N iente colpi di testa, siamo scozzesi. E siamo giovani. Nel paese di Macbeth i calciatori «under 12» potrebbero essere costretti a giocare soltanto rasoterra in seguito a un provvedimento che la Scottish Football Association (la federcalcio scozzese) si appresta a varare per tutelare la loro salute.
Tutto nasce da uno studio pubblicato qualche mese fa della Stirling University di Glasgow che disegna una patente correlazione tra la salute dei calciatori e il gesto tecnico del colpo di testa. Uno studio condotto su oltre 7mila calciatori professionisti nati tra il 1900 e il 1976 ha evidenziato infatti che gli eroi del pallone soffrono di una maggiore incidenza di malattie neurodegenerative o collegate al motoneurone (come la Sla, la sclerosi laterale amiotrofica) rispetto alla comune popolazione. E non si tratta di differenze numericamente trascurabili. Terzini e centrattacchi, una volta appesi gli scarpini al chiodo, hanno manifestato un tasso di mortalità dell'1,7 per cento contro lo 0,5 normale, quindi ben 3,5 volte di più, per le malattie neurodegenerative, e la proporzione sale addirittura a quattro volte per la Sla e a cinque per l'Alzheimer, mentre per il Parkinson è «appena» il doppio.

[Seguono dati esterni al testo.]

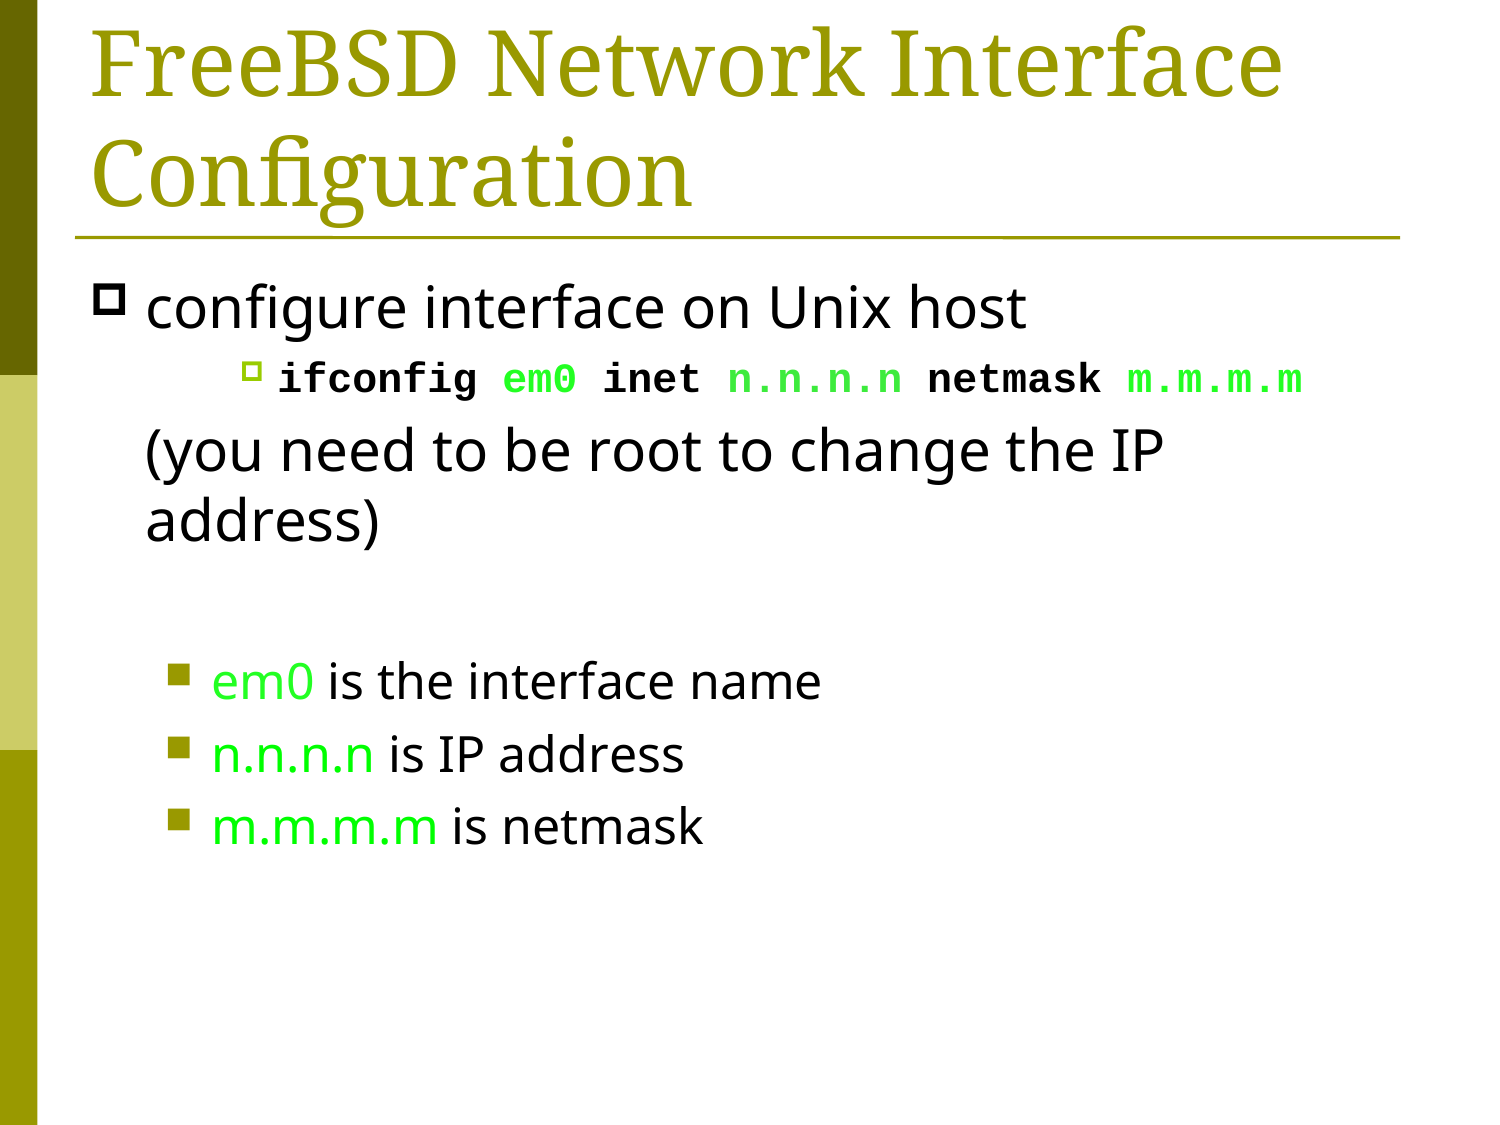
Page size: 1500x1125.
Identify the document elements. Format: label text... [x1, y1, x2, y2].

title FreeBSD Network Interface Configuration [75, 0, 1426, 233]
list configure interface on Unix host ifconfig em0 inet n.n.n.n netmask m.m.m.m (you need to be root to change the IP address) em0 is the interface name n.n.n.n is IP address m.m.m.m is netmask [75, 262, 1426, 1006]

Naturalmente non è il singolo colpo di testa a far male, ma la somma di tutte le «capocciate» di un'intera carriera a far insorgere questa sorta di malattia professionale. Si calcola infatti che un calciatore in una singola partita possa colpire di testa da sei a dodici volte il pallone. Se poi si considerano gli allenamenti e il fatto che in alcuni ruoli, come le punte e i difensori centrali, si svolgono apposite sedute di focus su quello che è considerato un «fondamentale» del calcio, si può ipotizzare che ogni calciatore colpisca con la testa il pallone migliaia di volte in una stagione, e decine di migliaia in una carriera. E sempre con il massimo della forza (altrimenti a che serve?). Abbastanza per produrre una sfilza di microtraumi che alla fine procurano dei danni al cervello.
Naturalmente oltre ai numeri ci sono anche le storie a colpire l'opionione pubblica. Come quella di Jeff Astle, attaccante e leggenda del West Bromwich Albion, che nel momento d'oro della sua carriera, tra la fine degli anni Sessanta e i primi Settanta, segnava buona parte dei suoi tanti gol (174 in 361 partite in maglia biancoblù) proprio grazie al prepotente stacco di testa. Astle morì nel 2002, all'età di nemmeno sessant'anni, affetto da una demenza che il coroner che condusse l'inchiesta sulla sua scomparsa definì industrial desease, una malattia professionale.
Da qui l'idea di ridurre il rischio restringendo il periodo di esposizione al pericolo. E siccome i colpi testa sono parte integrante del gioco, e non ha senso vietarli in assoluto, a Edinburgo hanno pensato di proteggere almeno i più piccoli, in attesa che futuri studi possano chiarire con maggiore chiarezza se questa misura ha senso e se allargarla eventualmente. «Ci sono dubbi - spiega un portavoce dell'associazione Headway sulle lesioni al cervello - sul limite di età e le ipotesi suggeriscono i 12 anni. Questo vuol dire che un tredicenne sia al sicuro colpendo la palla di testa? Dobbiamo capire dove porre la linea del rischio accettabile».
Ma naturalmente sono nate le prime polemiche alimentate dagli allenatori e dai genitori che temono che i propri pargoli siano danneggiati nella loro futura certamente luminosa carriera agonistica. La loro tesi? «Il calcio non è uno sport per signorine». Ma, aggiungiamo noi, nemmeno per cerebrolesi.